A clean conclusion usually does three things:
- restates the thesis in light of what you have shown
- summarises the main points without repeating sentences
- offers one final implication or insight that fits the argument
Avoid adding new ideas in the conclusion. It is a closing, not an expansion.
Revision is not “fix everything”. It is a short set of checks that makes your draft easier to read and more aligned with the question.
- Read for meaning. Do you answer the question in every section, not just in the thesis?
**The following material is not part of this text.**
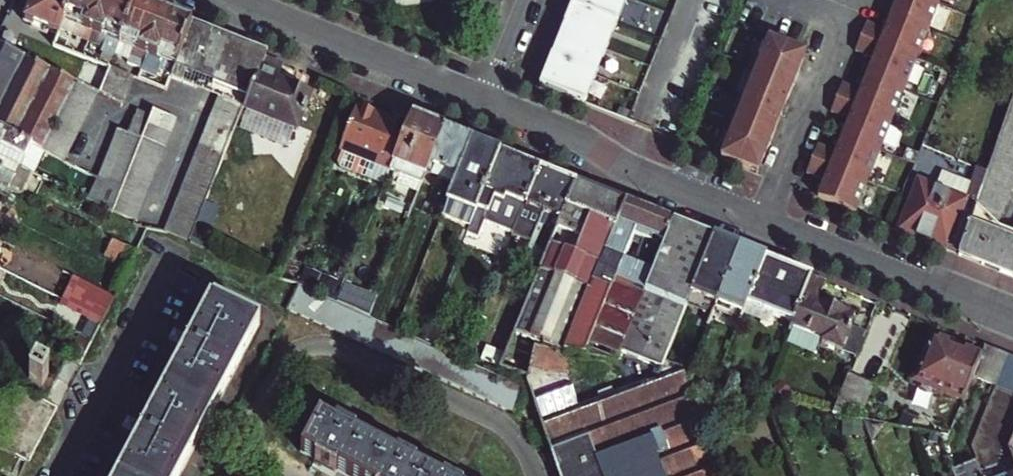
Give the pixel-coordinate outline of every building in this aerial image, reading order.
[(73,0),(33,0),(25,21),(59,35),(67,15),(73,0)] [(67,15),(80,21),(75,34),(103,46),(109,33),(121,38),(135,5),(124,0),(73,0),(67,15)] [(539,85),(584,103),(625,0),(574,0),(539,85)] [(886,30),(868,23),(857,51),(875,58),(861,91),(844,84),(833,112),(850,119),(837,153),(819,146),(808,174),(826,181),(819,198),(857,213),(942,0),(898,0),(886,30)] [(191,27),(135,5),(121,38),(134,43),(129,56),(158,69),(164,55),(177,61),(191,27)] [(266,57),(191,27),(177,61),(170,78),(196,88),(202,75),(210,79),(219,83),(228,86),(223,99),(245,108),(266,57)] [(770,38),(721,158),(732,163),(780,43),(770,38)] [(799,50),(780,43),(732,163),(750,170),(757,155),(765,158),(771,143),(777,128),(769,125),(780,96),(789,99),(801,69),(793,66),(799,50)] [(75,83),(0,45),(0,128),(42,149),(75,83)] [(807,54),(799,50),(793,66),(801,69),(807,54)] [(266,57),(245,108),(244,111),(296,132),(311,96),(277,82),(284,65),(266,57)] [(133,77),(109,67),(98,94),(121,104),(133,77)] [(202,75),(196,88),(221,98),(223,99),(228,86),(219,83),(210,79),(202,75)] [(98,94),(75,83),(42,149),(67,162),(98,94)] [(777,128),(789,99),(780,96),(769,125),(777,128)] [(221,98),(166,231),(191,241),(244,111),(245,108),(223,99),(221,98)] [(390,171),(411,119),(393,113),(390,120),(356,106),(338,150),(341,151),(336,162),(339,168),(364,178),(370,163),(390,171)] [(118,128),(98,178),(123,190),(114,211),(137,221),(177,119),(154,109),(151,116),(138,110),(129,132),(118,128)] [(426,176),(445,130),(412,116),(411,119),(390,171),(402,176),(406,178),(404,185),(420,191),(426,176)] [(1006,119),(1001,133),(1012,146),(1012,126),(1006,119)] [(31,172),(42,149),(0,128),(0,157),(31,172)] [(473,141),(445,130),(426,176),(439,181),(443,172),(458,179),(473,141)] [(1001,133),(996,148),(1012,166),(1012,146),(1001,133)] [(458,179),(448,204),(475,214),(501,152),(473,141),(458,179)] [(991,163),(1008,181),(1012,176),(1012,166),(996,148),(991,163)] [(484,223),(513,235),(540,168),(501,152),(475,214),(473,219),(467,235),(478,240),(484,223)] [(759,174),(765,158),(757,155),(750,170),(759,174)] [(2,185),(20,194),(31,172),(0,157),(0,184),(2,185)] [(370,163),(364,178),(384,186),(390,171),(370,163)] [(986,177),(1004,196),(1012,186),(1008,181),(991,163),(986,177)] [(557,229),(576,183),(540,168),(513,235),(525,240),(532,225),(550,232),(552,227),(557,229)] [(1004,196),(986,177),(981,192),(998,209),(1007,199),(1004,196)] [(576,183),(557,229),(532,291),(512,337),(543,351),(546,352),(554,350),(561,352),(562,350),(622,201),(576,183)] [(899,230),(959,255),(975,207),(918,184),(899,230)] [(1002,214),(998,209),(981,192),(979,195),(976,205),(994,223),(1002,214)] [(577,353),(616,361),(621,349),(673,222),(622,201),(562,350),(577,353)] [(1012,276),(1012,234),(999,228),(994,223),(976,205),(975,207),(959,255),(1012,276)] [(666,362),(685,315),(693,294),(715,239),(673,222),(621,349),(664,367),(666,362)] [(718,304),(741,249),(715,239),(693,294),(718,304)] [(136,252),(118,243),(112,256),(129,265),(136,252)] [(765,259),(741,249),(718,304),(742,314),(746,306),(765,259)] [(812,278),(765,259),(746,306),(793,324),(812,278)] [(72,275),(61,298),(59,303),(87,318),(100,324),(114,296),(72,275)] [(825,283),(812,278),(793,324),(792,328),(824,341),(822,344),(842,352),(855,317),(818,302),(825,283)] [(529,387),(299,287),(287,311),(518,411),(529,387)] [(122,475),(180,475),(259,325),(214,301),(193,342),(190,348),(147,429),(143,436),(122,475)] [(707,324),(685,315),(666,362),(688,371),(707,324)] [(100,324),(87,318),(78,336),(91,342),(100,324)] [(176,345),(183,332),(174,327),(167,340),(176,345)] [(188,335),(183,332),(176,345),(181,348),(183,345),(190,348),(193,342),(186,338),(188,335)] [(91,342),(78,336),(67,359),(80,365),(91,342)] [(536,368),(543,351),(512,337),(501,365),(533,378),(536,368)] [(973,378),(981,359),(946,345),(948,341),(939,338),(938,341),(934,340),(917,382),(964,401),(973,378)] [(981,359),(973,378),(995,387),(1007,357),(986,348),(981,359)] [(577,353),(562,350),(561,352),(554,350),(546,352),(543,351),(536,368),(572,369),(577,353)] [(1007,357),(995,387),(1012,394),(1012,359),(1007,357)] [(583,408),(636,387),(631,374),(616,379),(610,366),(573,380),(583,408)] [(29,381),(41,388),(48,375),(35,368),(29,381)] [(713,454),(681,370),(636,387),(583,408),(573,380),(534,394),(561,475),(721,475),(713,454)] [(873,387),(848,377),(833,415),(860,421),(873,387)] [(17,389),(0,424),(0,475),(22,475),(55,408),(17,389)] [(129,433),(136,420),(128,415),(121,428),(129,433)] [(136,420),(129,433),(135,436),(137,432),(143,436),(147,429),(140,425),(142,423),(136,420)] [(413,469),(415,465),(396,455),(394,459),(353,439),(355,435),(335,425),(333,430),(317,422),(301,457),(315,464),(313,468),(321,472),(322,469),(335,475),(336,474),(341,475),(428,475),(413,469)] [(978,461),(964,466),(968,475),(983,475),(978,461)]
- Check topic sentences. Do your topic sentences match your thesis and signposting?
- Check evidence usage. Is each piece of evidence explained, not just inserted?
- Trim repetition. Remove repeated phrases, doubled-up sentences, and filler openings.
- Check links. Do paragraphs connect, or do they sit side by side without relationship?
Your goal is alignment and clarity. Not perfection.
Return to your plan from Lesson 3.2. Choose one sub-topic and draft one full paragraph using SPEEL.
- open with a topic sentence that combines Subject + Point
- add one or two sentences of evidence
- explain how the evidence supports your point
- finish with a link forward or back to your thesis
Keep it moving. Draft first, refine second.
You may use E.V.E. as a second set of eyes on one paragraph you wrote for practice. This is optional and focused on clarity and structure.
How to use it:
- Choose one short paragraph you wrote for practice (not an assessment draft).
- Paste it into E.V.E.
- Ask:
"Can you identify what is working here, and suggest one improvement for clarity and one for structure?"
Use this as a check, not a replacement. You stay in control of the writing.
Each chapter has its own E.V.E. companion.
For best support, open E.V.E. from the current lesson page.
Note: E.V.E. should not generate assessment paragraphs. Keep the focus on understanding structure and improving clarity.
Reflection is not commentary. It is a quick way to lock in the method.